The stories in Eastern Tales are fragmentary anecdotes relayed to us by the Teacher. (The one exception is the architect in “Happiness,” who gets to tell his story in the first person.) Curious characters populate these stories, and their tales are layered by Edgü’s positioning of the narrator, who resembles Joseph Conrad’s Marlow. A wise observer and a good listener, he joins the local lorry drivers who spend their days at the coffeehouses, “doing nothing other than smoking and drinking tea, listening to each other’s disastrous tales of winter, wolves, bears, rain, and floods, stories that they had heard and reheard and memorized.” Unable to find anyone to play chess with him, the Teacher pulls out Chekhov’s collected stories, which he’d packed for the road, and reads “The Steppe” while sipping his tea. But he is always drawn to the stories that the people around him tell, and he writes them down at night. One concerns a mysterious visitor who teaches a town’s mayor how to mix mud bricks to build a house. “If you’re going to build your house, build it there. If you follow my instructions, your house will outlast you, even if it’s made of mud bricks,” says the mysterious man, whose desire, we learn, is to be left alone in the town to perish among its rocks. Another tale features a man named Ibram who has been jailed and discovers while serving his sentence that his father has married his wife and had children with her.

This and other seemingly ethnographic studies of Hakkâri’s locals and visitors slowly build the demand for a reckoning with the political injustices that Turkey’s Kurdish population has faced. Edgü sees the state as enforcing a culture of “othering” and systematically dispossessing its Kurdish citizens. At the same time, he diagnoses, in the intellectuals based in Turkey’s northern and western cosmopolitan centers, a longing for the life lived in places like the mountainous villages of Hakkâri—they take every chance to go there.
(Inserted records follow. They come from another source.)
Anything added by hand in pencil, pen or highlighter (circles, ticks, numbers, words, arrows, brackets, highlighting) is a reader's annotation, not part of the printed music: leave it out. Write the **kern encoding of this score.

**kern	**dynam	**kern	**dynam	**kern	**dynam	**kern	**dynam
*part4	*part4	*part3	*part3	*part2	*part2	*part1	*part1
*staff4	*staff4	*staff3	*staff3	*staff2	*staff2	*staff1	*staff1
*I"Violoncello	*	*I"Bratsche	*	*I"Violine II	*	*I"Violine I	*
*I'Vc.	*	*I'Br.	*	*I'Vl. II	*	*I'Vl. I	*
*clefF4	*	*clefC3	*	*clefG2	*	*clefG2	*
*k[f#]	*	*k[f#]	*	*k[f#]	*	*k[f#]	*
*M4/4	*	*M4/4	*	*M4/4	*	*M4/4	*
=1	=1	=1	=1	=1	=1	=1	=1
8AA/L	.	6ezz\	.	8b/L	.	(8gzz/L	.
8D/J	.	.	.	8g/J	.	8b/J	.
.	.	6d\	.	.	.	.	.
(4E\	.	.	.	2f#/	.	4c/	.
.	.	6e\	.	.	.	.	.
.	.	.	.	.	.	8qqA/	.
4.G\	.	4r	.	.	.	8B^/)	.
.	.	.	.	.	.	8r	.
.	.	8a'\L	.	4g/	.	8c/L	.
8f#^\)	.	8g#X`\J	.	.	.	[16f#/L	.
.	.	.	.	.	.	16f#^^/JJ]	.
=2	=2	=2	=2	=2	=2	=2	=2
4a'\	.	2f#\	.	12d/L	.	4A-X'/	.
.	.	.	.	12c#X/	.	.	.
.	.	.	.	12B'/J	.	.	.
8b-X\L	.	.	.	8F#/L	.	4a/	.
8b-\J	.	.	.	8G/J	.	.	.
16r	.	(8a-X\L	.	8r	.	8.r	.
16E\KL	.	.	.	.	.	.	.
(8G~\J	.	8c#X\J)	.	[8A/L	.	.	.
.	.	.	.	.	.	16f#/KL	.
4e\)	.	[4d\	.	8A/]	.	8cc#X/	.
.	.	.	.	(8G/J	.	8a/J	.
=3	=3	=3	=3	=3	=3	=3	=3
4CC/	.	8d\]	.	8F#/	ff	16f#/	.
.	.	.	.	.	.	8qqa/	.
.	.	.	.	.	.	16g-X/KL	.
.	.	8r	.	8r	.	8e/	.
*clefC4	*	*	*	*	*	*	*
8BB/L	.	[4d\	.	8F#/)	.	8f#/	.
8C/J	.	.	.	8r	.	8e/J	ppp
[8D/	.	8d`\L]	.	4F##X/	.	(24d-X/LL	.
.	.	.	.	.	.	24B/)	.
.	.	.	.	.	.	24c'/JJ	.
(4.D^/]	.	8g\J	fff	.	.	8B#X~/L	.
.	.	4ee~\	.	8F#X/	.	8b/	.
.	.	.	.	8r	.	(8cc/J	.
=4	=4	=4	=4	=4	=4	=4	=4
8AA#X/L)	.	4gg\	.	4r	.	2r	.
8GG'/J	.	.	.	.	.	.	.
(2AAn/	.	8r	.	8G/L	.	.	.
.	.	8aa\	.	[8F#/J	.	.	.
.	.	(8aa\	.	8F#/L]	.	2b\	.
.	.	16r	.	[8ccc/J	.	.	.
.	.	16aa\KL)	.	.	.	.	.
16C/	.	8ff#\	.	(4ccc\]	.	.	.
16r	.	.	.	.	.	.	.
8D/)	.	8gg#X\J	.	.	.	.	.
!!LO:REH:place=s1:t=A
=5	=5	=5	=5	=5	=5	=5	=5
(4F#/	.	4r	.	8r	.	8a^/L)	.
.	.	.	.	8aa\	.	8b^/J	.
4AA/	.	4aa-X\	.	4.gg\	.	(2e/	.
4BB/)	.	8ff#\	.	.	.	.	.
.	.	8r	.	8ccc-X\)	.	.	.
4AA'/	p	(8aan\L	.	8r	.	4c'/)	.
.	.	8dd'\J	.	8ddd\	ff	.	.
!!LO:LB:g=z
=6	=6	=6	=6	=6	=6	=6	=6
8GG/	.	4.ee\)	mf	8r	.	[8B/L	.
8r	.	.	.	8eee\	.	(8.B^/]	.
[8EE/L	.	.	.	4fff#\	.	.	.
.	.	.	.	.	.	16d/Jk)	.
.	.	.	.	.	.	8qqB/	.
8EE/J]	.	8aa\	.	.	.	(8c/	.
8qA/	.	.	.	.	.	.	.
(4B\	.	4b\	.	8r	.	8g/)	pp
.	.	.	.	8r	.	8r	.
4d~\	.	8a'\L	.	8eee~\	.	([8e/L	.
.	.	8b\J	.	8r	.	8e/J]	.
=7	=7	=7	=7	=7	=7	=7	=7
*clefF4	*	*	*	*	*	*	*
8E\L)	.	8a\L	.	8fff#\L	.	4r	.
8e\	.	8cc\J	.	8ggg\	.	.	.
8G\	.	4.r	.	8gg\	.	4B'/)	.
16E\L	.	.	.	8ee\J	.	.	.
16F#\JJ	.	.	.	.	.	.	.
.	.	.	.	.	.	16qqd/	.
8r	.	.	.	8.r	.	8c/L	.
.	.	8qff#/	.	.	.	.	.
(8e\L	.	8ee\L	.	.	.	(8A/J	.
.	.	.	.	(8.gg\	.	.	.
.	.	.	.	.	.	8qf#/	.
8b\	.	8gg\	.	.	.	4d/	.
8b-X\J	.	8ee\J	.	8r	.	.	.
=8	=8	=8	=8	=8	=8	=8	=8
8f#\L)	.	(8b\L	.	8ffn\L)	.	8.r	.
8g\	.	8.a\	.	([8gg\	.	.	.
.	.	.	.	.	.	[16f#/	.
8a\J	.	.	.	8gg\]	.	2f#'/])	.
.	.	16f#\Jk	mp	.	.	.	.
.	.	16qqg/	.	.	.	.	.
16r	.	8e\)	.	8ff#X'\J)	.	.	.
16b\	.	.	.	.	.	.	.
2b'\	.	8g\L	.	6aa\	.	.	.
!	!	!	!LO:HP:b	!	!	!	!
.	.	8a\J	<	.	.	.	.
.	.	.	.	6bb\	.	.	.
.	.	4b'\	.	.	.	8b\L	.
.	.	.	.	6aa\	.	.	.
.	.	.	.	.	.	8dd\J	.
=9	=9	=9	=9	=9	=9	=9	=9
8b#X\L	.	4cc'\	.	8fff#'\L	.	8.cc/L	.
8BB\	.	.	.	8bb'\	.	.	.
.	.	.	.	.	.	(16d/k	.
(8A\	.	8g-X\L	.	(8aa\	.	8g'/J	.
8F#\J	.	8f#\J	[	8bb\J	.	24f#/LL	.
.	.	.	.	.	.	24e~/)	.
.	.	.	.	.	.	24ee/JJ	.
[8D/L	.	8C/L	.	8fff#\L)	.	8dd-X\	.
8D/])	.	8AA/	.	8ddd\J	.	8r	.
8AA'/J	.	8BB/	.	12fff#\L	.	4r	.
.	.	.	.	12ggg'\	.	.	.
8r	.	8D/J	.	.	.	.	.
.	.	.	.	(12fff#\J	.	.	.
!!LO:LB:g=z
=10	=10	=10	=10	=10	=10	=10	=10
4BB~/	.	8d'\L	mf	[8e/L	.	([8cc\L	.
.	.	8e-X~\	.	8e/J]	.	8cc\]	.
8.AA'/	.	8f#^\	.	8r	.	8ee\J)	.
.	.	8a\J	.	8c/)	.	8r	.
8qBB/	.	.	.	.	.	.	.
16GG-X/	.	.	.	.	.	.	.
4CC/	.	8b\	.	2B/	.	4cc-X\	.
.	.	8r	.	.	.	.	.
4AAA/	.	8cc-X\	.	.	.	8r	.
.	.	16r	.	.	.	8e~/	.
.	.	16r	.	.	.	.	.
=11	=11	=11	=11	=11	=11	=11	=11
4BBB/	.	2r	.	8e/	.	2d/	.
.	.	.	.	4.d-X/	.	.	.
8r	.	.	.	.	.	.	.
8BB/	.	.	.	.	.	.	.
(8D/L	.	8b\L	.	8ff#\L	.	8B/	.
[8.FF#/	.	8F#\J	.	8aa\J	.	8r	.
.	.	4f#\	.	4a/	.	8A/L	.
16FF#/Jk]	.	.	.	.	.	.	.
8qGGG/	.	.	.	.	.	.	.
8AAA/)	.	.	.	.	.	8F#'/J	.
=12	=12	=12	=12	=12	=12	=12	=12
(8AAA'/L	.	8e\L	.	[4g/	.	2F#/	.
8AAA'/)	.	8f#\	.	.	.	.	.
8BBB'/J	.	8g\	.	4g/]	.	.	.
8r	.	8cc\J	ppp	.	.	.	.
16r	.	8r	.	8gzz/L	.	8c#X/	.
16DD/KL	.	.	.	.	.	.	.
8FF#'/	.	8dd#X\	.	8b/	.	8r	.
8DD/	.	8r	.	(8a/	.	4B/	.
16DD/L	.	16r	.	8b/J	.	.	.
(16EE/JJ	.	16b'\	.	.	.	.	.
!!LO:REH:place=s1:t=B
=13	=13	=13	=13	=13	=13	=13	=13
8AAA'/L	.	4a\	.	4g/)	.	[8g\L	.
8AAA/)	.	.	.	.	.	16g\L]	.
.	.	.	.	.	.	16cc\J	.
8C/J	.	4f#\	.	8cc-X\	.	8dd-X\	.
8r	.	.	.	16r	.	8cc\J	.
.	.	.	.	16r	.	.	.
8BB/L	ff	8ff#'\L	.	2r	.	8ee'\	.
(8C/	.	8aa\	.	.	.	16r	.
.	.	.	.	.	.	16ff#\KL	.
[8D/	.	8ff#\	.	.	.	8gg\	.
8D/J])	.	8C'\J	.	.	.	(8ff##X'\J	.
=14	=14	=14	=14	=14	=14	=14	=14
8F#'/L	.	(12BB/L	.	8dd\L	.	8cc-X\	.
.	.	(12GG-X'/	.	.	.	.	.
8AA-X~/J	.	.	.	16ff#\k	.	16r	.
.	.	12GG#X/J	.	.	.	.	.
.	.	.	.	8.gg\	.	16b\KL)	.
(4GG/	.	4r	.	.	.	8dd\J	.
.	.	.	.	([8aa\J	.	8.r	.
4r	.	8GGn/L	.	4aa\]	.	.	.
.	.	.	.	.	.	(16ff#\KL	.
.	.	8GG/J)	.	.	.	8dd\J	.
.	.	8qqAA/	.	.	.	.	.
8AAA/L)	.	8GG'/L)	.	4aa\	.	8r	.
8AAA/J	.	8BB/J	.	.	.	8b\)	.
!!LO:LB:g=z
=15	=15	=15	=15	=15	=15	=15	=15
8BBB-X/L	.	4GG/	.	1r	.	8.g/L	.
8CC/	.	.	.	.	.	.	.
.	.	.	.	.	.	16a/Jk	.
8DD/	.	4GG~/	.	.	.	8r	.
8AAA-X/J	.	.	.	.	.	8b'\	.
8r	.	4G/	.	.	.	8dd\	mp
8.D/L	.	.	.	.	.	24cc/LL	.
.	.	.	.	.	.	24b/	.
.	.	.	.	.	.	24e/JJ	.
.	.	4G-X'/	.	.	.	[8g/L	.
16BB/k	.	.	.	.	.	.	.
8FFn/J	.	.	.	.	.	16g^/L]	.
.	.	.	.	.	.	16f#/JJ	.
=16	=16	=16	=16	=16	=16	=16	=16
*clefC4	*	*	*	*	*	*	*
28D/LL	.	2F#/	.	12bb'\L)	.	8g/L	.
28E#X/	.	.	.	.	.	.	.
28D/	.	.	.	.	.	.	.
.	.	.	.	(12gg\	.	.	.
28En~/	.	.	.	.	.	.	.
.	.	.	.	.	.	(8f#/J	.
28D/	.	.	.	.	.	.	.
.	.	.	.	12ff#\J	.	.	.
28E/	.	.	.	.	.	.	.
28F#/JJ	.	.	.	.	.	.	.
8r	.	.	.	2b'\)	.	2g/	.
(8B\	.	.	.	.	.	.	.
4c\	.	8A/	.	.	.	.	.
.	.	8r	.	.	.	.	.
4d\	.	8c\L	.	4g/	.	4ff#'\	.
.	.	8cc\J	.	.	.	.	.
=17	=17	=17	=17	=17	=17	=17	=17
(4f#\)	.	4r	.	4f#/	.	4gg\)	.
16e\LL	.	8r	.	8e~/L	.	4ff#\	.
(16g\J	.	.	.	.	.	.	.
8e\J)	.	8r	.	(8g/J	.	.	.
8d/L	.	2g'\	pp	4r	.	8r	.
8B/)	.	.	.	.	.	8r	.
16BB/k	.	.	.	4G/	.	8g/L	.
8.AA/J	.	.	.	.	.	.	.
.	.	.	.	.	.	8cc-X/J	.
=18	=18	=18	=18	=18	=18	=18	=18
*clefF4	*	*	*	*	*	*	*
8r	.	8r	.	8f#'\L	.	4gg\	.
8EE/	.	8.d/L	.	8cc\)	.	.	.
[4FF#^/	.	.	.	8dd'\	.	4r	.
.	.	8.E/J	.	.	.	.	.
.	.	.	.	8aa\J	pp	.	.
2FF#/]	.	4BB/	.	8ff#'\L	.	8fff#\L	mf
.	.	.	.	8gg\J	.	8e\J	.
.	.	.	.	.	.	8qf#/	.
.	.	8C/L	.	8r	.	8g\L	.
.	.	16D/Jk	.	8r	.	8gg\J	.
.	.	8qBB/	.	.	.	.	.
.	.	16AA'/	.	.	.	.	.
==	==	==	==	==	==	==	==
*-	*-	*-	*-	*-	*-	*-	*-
This is what makes Edgü’s writing so exciting: his focus on the pendulum between comfort and danger, boredom and beauty; his attempts to unfurl the desire to be in a place that puts one’s life in danger. Such contradictions and confluences continue to this day, as does the abandonment of Turkey’s southeastern cities (after the February 6 earthquake, cities with significant Kurdish and Alevi populations complained of receiving almost no support from Turkey’s autocratic president, Recep Tayyip Erdoğan) and the determination of civil society to embrace the east in order to help its people heal their wounds and rebuild their cities in solidarity.

As he’s leaving Hakkâri, the narrator of Eastern Tales watches the yellow, “seething current of mud” of the Great Zab river and drifts off to sleep with his volume of Chekhov at hand. He attempts to return to stories of pre-revolution Russia but soon closes the book and starts talking to himself: “You’ve changed,” he says, “these mountains have changed you. Not just these mountains…the people, too.” He’s confident that he’ll “never forget this land, the human vistas, the faces in the crowds of men and children lining both sides of the road, their eyes, their lips,” until the day his own eyes close for the last time.

Nowadays, Edgü refrains from taking journalistic assignments, though he might still write about the February 6 earthquake. But even if he doesn’t, his vision and empathy remain essential for understanding its aftermath. To those who remember the people of the periphery only in times of calamity and then silently move on, he proposes a new paradigm: a lifelong, unyielding commitment to those one’s country has othered in our name.